Изменить размер шрифта - +

На травке у пруда, в самом центре оазиса, тоже исступленно корежились людские тела, однако от страсти несколько иного рода. Это были обреченные на вечную ломку морфинисты: кто-то без удержу чихал, кто-то бился головой о землю, кто-то вился ужом от нестерпимой боли в желудке, а кто-то пил мочу и жевал носки, надеясь уловить хотя бы мизерные доли наркотика.

«Да, приятное общество!» Семен Ильич миновал оазис с отвращением. Сразу за ним начиналась стена ядовитого колючего кустарника, уныло простиравшаяся вдоль горизонта сколько видел глаз. Оттуда доносилось мерзкое металлическое скрежетание, сильно пахло серой, смолой, громко гудело пламя, и то и дело раздавались крики столь страшные, что у Хованского вдоль позвоночника пробегала дрожь. Он замер, сомневаясь в необходимости путешествия за колючую изгородь, и в это время неведомая сила стремительно швырнула его на землю, перед глазами снова вспыхнул ослепительный свет, и Семен Ильич ощутил себя лежащим в прохладной полутьме каменного склепа.

— Тьфу ты, черт! — Штабс-капитан схватил агонизирующий фонарик, глянул на часы и с криком ярости поднялся на ноги. Однако направился он не в сторону царской сокровищницы — хрен с ним, с Тутанхамоном, — а на выход. Надо же, провалялся полночи без чувств, словно гимназистка-целка! Теперь уж не о рыжье надо думать, а о том, как ноги уносить!

«Вот дерьмо!» Штабс-капитан перешагнул через издохшую кобру, со злостью сплюнул и начал заниматься делом.

— Эх, товарищи, товарищи… — Уже остывшие тела месье Мишеля и Хорька он оттащил шагов за триста, профессионально обыскав, все нужное забрал себе — в дороге пригодится, — вздохнул тяжело и принялся раздевать трупы. Изуродовал до неузнаваемости лица, отрезал головы и, уложив в глубокую расщелину, завалил сверху осколками гранита. Одежда тоже исчезла под каменной кучей, а тела, распоров предварительно животы, штабс-капитан оставил на открытом месте, — будет нынче пернатым пожива!
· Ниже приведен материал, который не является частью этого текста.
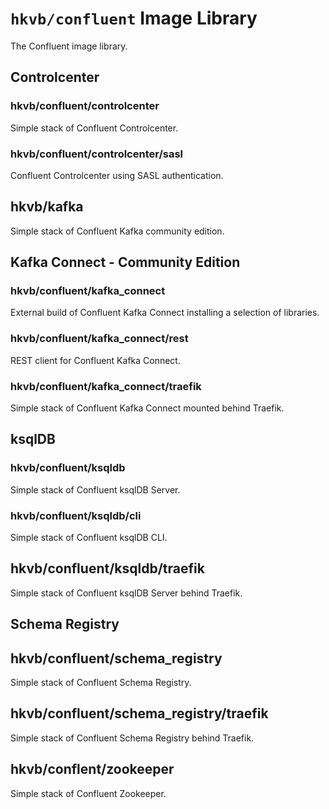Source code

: # `hkvb/confluent` Image Library

The Confluent image library.

## Controlcenter

### hkvb/confluent/controlcenter

Simple stack of Confluent Controlcenter.

### hkvb/confluent/controlcenter/sasl

Confluent Controlcenter using SASL authentication.

## hkvb/kafka

Simple stack of Confluent Kafka community edition.

## Kafka Connect - Community Edition

### hkvb/confluent/kafka_connect

External build of Confluent Kafka Connect installing a selection of libraries.

### hkvb/confluent/kafka_connect/rest

REST client for Confluent Kafka Connect.

### hkvb/confluent/kafka_connect/traefik

Simple stack of Confluent Kafka Connect mounted behind Traefik.

## ksqlDB

### hkvb/confluent/ksqldb

Simple stack of Confluent ksqlDB Server.

### hkvb/confluent/ksqldb/cli

Simple stack of Confluent ksqlDB CLI.

## hkvb/confluent/ksqldb/traefik

Simple stack of Confluent ksqlDB Server behind Traefik.

## Schema Registry

## hkvb/confluent/schema_registry

Simple stack of Confluent Schema Registry.

## hkvb/confluent/schema_registry/traefik

Simple stack of Confluent Schema Registry behind Traefik.

## hkvb/conflent/zookeeper

Simple stack of Confluent Zookeeper.
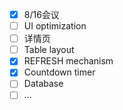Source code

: * [x] 8/16会议
* [ ] UI optimization
* [ ] 详情页
* [ ] Table layout
* [x] REFRESH mechanism
* [x] Countdown timer
* [ ] Database
* [ ] ...
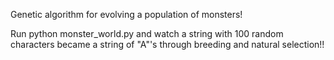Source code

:Genetic algorithm for evolving a population of monsters!

Run python monster_world.py and watch a string with 100 random characters became a string of "A"'s through breeding and natural selection!!

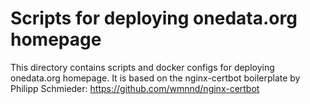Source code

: # Scripts for deploying onedata.org homepage

This directory contains scripts and docker configs for deploying onedata.org 
homepage. It is based on the nginx-certbot boilerplate by Philipp Schmieder:
https://github.com/wmnnd/nginx-certbot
Когда рассвет окрасил берег Нила в розовые тона, Семен Ильич уже был в пути. Он явно не принадлежал к той части российской интеллигенции, которая из-за своей бесхребетности и склонности к самокопанию просрала великую империю. Единственное чувство, которое обуревало его сейчас, был зверский голод.

 

На полигоне было холодно, шел мокрый противный дождь. Вдали у горизонта виднелась каланча деревни Крюгерово, слева, за подожженным танком, качали кронами дубы, теряли на ветру пожухшую листву. Настала осень, природы увяданье.

— Ну что, не подведут твои? — Начальство поплотнее запахнулось в плащ-палатку, его негромкий голос сделался зловещим. — Смотри, Сергей Петрович, с огнем играешь. Просрём — завтра же на ковер с результатами по Борзому. Вернемся с победой — я тебе срок по его отстрелу на неделю продлю. Вот так, в таком разрезе.

— Делаем все возможное, товарищ генерал. — Плещеев вдруг вспомнил фильм о геройском кобеле Мухтаре, тяжело вздохнул. — Он постарается.

Настроение у Сергея Петровича было не очень. Мало у него хлопот, так ведь нет, третьего дня пожаловали гости, коллеги из московской «Амбы», и начальство решило показать себя — провести товарищескую встречу по преодолению препятствий, стрельбе из пистолета, боям без правил и собачьим единоборствам. Чтобы и в столице нашей родины знали питерских. И вот — грязища, дождь и первый же проигранный этап. Московский генерал стоял в сторонке, подбоченясь, с самодовольным видом крутил усы, его обезображенное шрамами лицо сияло. Мокрушники из «Амбы» улыбались, курили, пряча сигареты в рукавах, с игривым видом делали эгидовцам «козу»: ща мы вас убодаем!

— С козлами не общаемся. — Те держались с достоинством, на колкости не отвечали, знали, что все равно будет по-нашему.